* Document text *
In the wake of the Stephen Lawrence murder conviction in December, 18 years after the black youth was killed by racist hooligans in London, our associate editor Clayton Goodwin, shares his family’s harrowing first-hand experience of racism, which nearly took his own mixed-race son’s life just a few minutes from the place where Stephen Lawrence met his brutal death.
Saturday 13 October 1991 was my birthday. My mixed-race son was then 19 years old. He was at college and lived away from home but had returned to help me celebrate. During the evening he went out for a while to see a former school friend and on his way back with his then girlfriend, who was white, ran into a group of over 20 youths at a crossroads less than 10 minutes’ walk from the place where Stephen Lawrence was murdered 16 months later.
The hooligans gave him a severe beating – fortunately they had no knives with them. Bloodied, his eye damaged, glasses broken, and his clothes torn, he broke free and ran down a side-street. Too late, he found it was a cul-de-sac.
A sympathetic householder let him into his house and barred the door to his assailants. The man arranged for a cab to call at the back of his house and take my son and his girlfriend home.
We called the police. When they arrived, the older of the two policemen behaved in an arrogant and racist manner, doing the talking while his junior colleague kept an embarrassed silence. He tried initially to pin the blame for the fracas on our son, who, in any case, is of short and slight stature, and then excused the assailants for mistaking him for being a “Paki” – as if that did excuse their behaviour! – when he could see that the young man had got his brown complexion from the ethnicity of his black and white parents standing before him.

* Supplied records *
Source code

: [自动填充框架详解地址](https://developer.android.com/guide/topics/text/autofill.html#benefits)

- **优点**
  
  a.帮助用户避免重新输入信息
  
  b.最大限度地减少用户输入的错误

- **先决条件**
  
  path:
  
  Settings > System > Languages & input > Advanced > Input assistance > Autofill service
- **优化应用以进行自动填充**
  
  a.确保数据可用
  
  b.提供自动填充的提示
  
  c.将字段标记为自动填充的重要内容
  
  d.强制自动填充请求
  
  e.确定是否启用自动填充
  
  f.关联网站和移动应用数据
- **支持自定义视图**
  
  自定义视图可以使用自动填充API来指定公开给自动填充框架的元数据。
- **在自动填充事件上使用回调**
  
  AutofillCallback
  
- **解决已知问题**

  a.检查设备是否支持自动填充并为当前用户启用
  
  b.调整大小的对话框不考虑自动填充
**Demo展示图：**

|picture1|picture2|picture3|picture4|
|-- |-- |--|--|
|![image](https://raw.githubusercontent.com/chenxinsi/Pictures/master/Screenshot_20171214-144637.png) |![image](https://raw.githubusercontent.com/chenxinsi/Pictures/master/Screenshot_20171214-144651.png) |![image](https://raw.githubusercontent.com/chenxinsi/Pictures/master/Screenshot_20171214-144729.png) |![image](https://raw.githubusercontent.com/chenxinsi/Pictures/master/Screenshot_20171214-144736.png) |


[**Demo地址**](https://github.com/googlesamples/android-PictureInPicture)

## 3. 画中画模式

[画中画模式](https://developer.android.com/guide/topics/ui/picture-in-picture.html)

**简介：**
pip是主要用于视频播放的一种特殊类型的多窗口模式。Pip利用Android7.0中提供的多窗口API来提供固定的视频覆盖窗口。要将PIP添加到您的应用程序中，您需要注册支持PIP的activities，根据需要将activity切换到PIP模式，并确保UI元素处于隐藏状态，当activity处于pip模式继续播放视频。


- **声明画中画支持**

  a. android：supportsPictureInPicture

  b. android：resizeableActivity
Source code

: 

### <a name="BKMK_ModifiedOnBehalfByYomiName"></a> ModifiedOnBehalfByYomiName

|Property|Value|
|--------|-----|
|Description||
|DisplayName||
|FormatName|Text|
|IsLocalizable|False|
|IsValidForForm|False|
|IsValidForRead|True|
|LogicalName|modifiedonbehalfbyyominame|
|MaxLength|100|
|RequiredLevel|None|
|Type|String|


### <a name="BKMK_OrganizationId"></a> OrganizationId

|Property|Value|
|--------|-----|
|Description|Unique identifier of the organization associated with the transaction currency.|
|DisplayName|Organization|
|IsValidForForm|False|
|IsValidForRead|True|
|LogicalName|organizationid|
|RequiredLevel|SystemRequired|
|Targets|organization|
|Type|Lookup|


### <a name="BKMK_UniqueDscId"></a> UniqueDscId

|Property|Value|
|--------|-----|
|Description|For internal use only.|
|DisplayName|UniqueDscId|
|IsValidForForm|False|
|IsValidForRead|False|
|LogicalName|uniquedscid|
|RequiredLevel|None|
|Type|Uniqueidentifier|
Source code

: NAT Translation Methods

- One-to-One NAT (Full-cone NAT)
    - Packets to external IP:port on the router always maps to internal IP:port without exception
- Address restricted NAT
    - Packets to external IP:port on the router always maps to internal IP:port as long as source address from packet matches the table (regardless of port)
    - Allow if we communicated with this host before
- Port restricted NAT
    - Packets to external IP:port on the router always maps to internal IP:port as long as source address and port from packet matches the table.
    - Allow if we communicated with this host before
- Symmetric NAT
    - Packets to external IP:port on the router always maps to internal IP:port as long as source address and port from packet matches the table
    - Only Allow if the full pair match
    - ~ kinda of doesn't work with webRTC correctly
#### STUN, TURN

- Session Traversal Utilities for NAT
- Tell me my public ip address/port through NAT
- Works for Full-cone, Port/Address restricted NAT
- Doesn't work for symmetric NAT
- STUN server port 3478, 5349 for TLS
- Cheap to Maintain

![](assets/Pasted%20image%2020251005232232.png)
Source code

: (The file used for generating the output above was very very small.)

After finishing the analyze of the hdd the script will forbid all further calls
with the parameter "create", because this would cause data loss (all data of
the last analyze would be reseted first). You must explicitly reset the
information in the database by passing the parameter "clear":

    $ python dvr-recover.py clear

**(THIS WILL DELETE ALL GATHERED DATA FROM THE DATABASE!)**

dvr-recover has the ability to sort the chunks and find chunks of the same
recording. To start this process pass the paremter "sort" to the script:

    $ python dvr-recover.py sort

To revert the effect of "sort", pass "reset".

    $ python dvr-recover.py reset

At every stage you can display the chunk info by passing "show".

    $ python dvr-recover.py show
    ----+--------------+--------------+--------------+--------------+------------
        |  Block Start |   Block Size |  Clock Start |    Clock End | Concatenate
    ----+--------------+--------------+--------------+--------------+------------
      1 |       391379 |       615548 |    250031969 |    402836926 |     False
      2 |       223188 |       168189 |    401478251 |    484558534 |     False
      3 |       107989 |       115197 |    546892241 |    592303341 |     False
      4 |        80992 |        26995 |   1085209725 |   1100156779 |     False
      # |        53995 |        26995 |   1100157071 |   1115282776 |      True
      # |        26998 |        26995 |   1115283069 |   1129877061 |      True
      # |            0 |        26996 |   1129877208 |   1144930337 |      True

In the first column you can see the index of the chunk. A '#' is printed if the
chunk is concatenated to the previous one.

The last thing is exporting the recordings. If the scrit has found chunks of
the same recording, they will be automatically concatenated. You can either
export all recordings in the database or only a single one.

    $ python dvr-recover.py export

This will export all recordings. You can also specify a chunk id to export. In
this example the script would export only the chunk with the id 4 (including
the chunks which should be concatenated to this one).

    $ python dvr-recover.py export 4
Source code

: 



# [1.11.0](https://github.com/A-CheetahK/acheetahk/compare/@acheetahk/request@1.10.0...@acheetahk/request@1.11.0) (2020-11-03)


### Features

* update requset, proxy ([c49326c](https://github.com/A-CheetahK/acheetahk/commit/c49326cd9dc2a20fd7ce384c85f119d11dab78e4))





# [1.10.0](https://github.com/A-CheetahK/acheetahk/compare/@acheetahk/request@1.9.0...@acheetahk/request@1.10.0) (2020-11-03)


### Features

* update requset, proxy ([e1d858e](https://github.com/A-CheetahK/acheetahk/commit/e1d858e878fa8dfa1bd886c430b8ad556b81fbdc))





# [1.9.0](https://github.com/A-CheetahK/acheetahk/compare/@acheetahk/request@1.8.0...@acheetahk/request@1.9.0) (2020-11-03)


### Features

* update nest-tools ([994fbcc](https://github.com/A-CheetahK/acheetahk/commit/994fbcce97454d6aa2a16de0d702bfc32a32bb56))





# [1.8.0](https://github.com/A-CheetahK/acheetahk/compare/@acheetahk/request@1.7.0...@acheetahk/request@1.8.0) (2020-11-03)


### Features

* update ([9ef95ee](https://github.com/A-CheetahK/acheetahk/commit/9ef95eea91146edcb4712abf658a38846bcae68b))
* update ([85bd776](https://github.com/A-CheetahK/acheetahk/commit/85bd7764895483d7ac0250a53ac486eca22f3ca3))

* What this exercise asks *
**a)** Please copy out the records' lines between the line holding "FROM THE DATABASE!)**" and the line holding "the chunks which", inclusive, keeping them unchanged.
**b)** Write the next part of the account of the 1991 racist attack on the writer's son, picking up after its final sentence.

* List of answers *
**a)**
**(THIS WILL DELETE ALL GATHERED DATA FROM THE DATABASE!)**

dvr-recover has the ability to sort the chunks and find chunks of the same
recording. To start this process pass the paremter "sort" to the script:

    $ python dvr-recover.py sort

To revert the effect of "sort", pass "reset".

    $ python dvr-recover.py reset

At every stage you can display the chunk info by passing "show".

    $ python dvr-recover.py show
    ----+--------------+--------------+--------------+--------------+------------
        |  Block Start |   Block Size |  Clock Start |    Clock End | Concatenate
    ----+--------------+--------------+--------------+--------------+------------
      1 |       391379 |       615548 |    250031969 |    402836926 |     False
      2 |       223188 |       168189 |    401478251 |    484558534 |     False
      3 |       107989 |       115197 |    546892241 |    592303341 |     False
      4 |        80992 |        26995 |   1085209725 |   1100156779 |     False
      # |        53995 |        26995 |   1100157071 |   1115282776 |      True
      # |        26998 |        26995 |   1115283069 |   1129877061 |      True
      # |            0 |        26996 |   1129877208 |   1144930337 |      True

In the first column you can see the index of the chunk. A '#' is printed if the
chunk is concatenated to the previous one.

The last thing is exporting the recordings. If the scrit has found chunks of
the same recording, they will be automatically concatenated. You can either
export all recordings in the database or only a single one.

    $ python dvr-recover.py export

This will export all recordings. You can also specify a chunk id to export. In
this example the script would export only the chunk with the id 4 (including
the chunks which should be concatenated to this one).

**b)**
Becoming more voluble, the policeman pointed to the number on his shoulder and dared me to report him to the press.
The officer refused to take down notes – saying that no white person would come forward to testify on behalf of a mixed-race victim of racist aggression (even though, as he spoke, we were receiving phone-calls from witnesses trying to do just that; they had looked out of the window on hearing the noise).
He refused to look in to the case, declining to visit the scene of the crime, or to radio for his colleagues to do so, as he said that the perpetrators would be long gone, so there would be no physical evidence, and the owner of the chip-shop would not be able to remember the assailants from among his many customers of an evening. (No evidence? The following afternoon our son’s friends found pieces of his torn waistcoat exactly where he said the incident had happened.)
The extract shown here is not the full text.